Joaquín Mª López Muñoz ha scritto:
>
> Tim Blechmann ha escrito:
>
>> instead of this 'simple_locking' policy, i would propose to guard the
>> factory container by a reader-writer lock. if one object is used more
>> than once, the ctors/dtors only need to acquire a reader lock for the
>> container, only if new objects are inserted, a writer lock is required.
>>
>> this policy would make the library more scalable for multi-threaded
>> applications ... i am not sure about the 'boost way' of implementing
>> this, but afair a reader-writer lock was about to be added to
>> boost.thread. this library would be the perfect use case for it ...
>
> This idea is very interesting and I will definitely pursue it. A complication
> of using read/write locks is that these do not fit well in the current concept
> framework: a factory f is expected to have the following interface:
>
> f.insert(x);
> f.erase(h);
>
> where both expressions are *externally* guarded by a regular lock. The
> problem is that f.insert(x) does lookup and optional insertion in one fell
> swoop, and thus does not provide the necessary granularity to use
> a read/write lock. Instead, we'd need something like:
>
> f.find(x);
> f.insert(x);

That would make the interface inefficient, because the search would be
performed twice. I would go with:

  f.find(x);
  f.insert(h, x);

where h is the value returned by f.find(x). This would exploit the
two-parameter insert() provided by std::set (and even
tr1::unordered_set, for what matters).

> so that we can follow this protocol:
>
> readwrite_lock l(mutex);
> l.read_lock();
> if(h=find(x))return h;
> else{
> l.unlock();
> l.write_lock();
> h=insert(x);
> }

which would become (using promote() instead of the very risky unlock/lock):

    readwrite_lock l(mutex);
    l.read_lock();
    if(h=find(x))return h;
    else{
      l.promote();
      h=insert(h, x);
    }

> An approach to convering both simple and read/write locks would
> be to extend the concepts "Locking Policy" (http://tinyurl.com/ypvy4l ) and
> "Factory" (http://tinyurl.com/2er6dl ) to "ReadWrite Locking Policy" and
> "Lookup Factory", respectively, and only when the components specified
> both conform to the extension concepts would we internally follow the
> readwrite protocol instead of the simple one. I think I can work this out,
> but I'd prefer to put this in the "Future work" section rather than trying
> to implement it immediately, so as to gain some more feedback and wait for
> read/write locks to be brought back into Boost (they were removed due
> to an implementation bug, see http://tinyurl.com/2clcr9 ).
>

I believe you should consider using the find/insert approach immediately
and not wait for readwrite locks. If you do so, you may upgrade to
readwrite locks later once they become available, while sticking to the
insert-only approach will make the upgrade more difficult because a
change in the concept framework might break existing code (for example
think about uses of assoc_container_factory with a user-provided container).

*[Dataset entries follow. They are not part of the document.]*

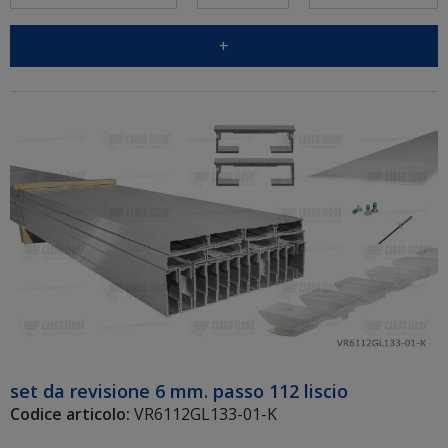
+
set da revisione 6 mm. passo 112 liscio
Codice articolo:
VR6112GL133-01-K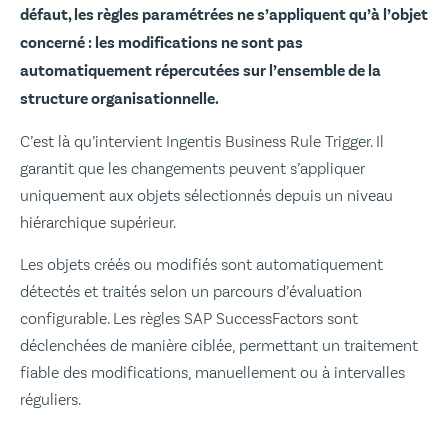
défaut, les règles paramétrées ne s’appliquent qu’à l’objet
concerné : les modifications ne sont pas
automatiquement répercutées sur l’ensemble de la
structure organisationnelle.
C’est là qu’intervient Ingentis Business Rule Trigger. Il
garantit que les changements peuvent s’appliquer
uniquement aux objets sélectionnés depuis un niveau
hiérarchique supérieur.
Les objets créés ou modifiés sont automatiquement
détectés et traités selon un parcours d’évaluation
configurable. Les règles SAP SuccessFactors sont
déclenchées de manière ciblée, permettant un traitement
fiable des modifications, manuellement ou à intervalles
réguliers.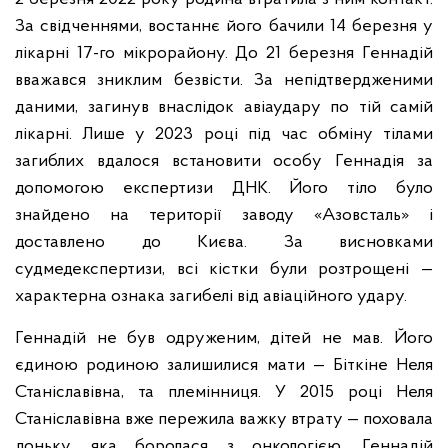
За свідченнями, востаннє його бачили 14 березня у
лікарні 17-го мікрорайону. До 21 березня Геннадій
вважався зниклим безвісти. За непідтвердженими
даними, загинув внаслідок авіаудару по тій самій
лікарні. Лише у 2023 році під час обміну тілами
загиблих вдалося встановити особу Геннадія за
допомогою експертизи ДНК. Його тіло було
знайдено на території заводу «Азовсталь» і
доставлено до Києва. За висновками
судмедекспертизи, всі кістки були розтрощені —
характерна ознака загибелі від авіаційного удару.
Геннадій не був одруженим, дітей не мав. Його
єдиною родиною залишилися мати — Біткіне Неля
Станіславівна, та племінниця. У 2015 році Неля
Станіславівна вже пережила важку втрату — поховала
доньку, яка боролася з онкологією. Геннадій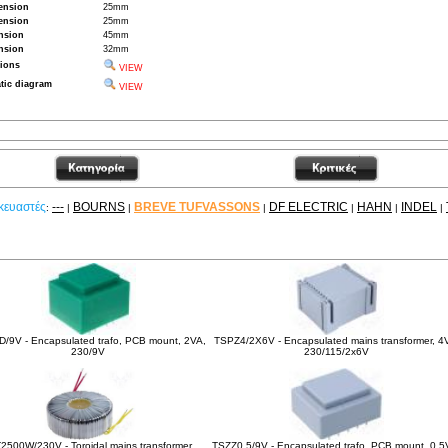
ension
25mm
ension
25mm
nsion
45mm
nsion
32mm
ions
VIEW
tic diagram
VIEW
κευαστές
---
BOURNS
BREVE TUFVASSONS
DF ELECTRIC
HAHN
INDEL
:
|
|
|
|
|
|
είτε ακόμα
D/9V - Encapsulated trafo, PCB mount, 2VA,
TSPZ4/2X6V - Encapsulated mains transformer, 4
230/9V
230/115/2x6V
2500W/230V - Toroidal mains transformer,
TSZZ0.5/9V - Encapsulated trafo, PCB mount, 0,5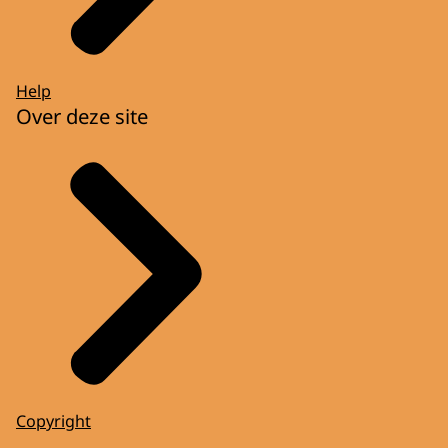
Help
Over deze site
Copyright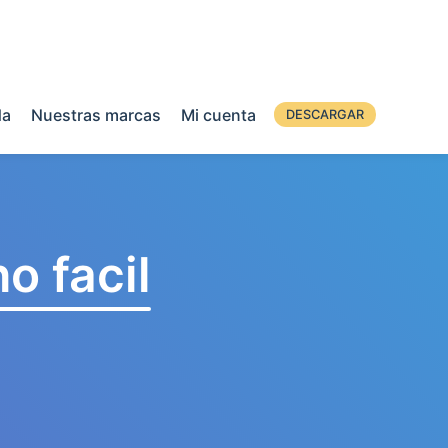
da
Nuestras marcas
Mi cuenta
DESCARGAR
o facil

One way to implement this could be:

    typename LockingPolicy::lock_type l(mutex);
    if(h=find(x))return h;
    else{
      LockingPolicy::promote(l);
      h=insert(h, x);
    }

requiring the locking policy functions to provide *at least* read
lock after the lock construction and to ensure write lock after a call
to promote(). For regular mutexes promote() can simply be a no-op, of
course. If the users had their own non-boost (and hopefully not buggy)
read write mutex classes they could plug them in easily.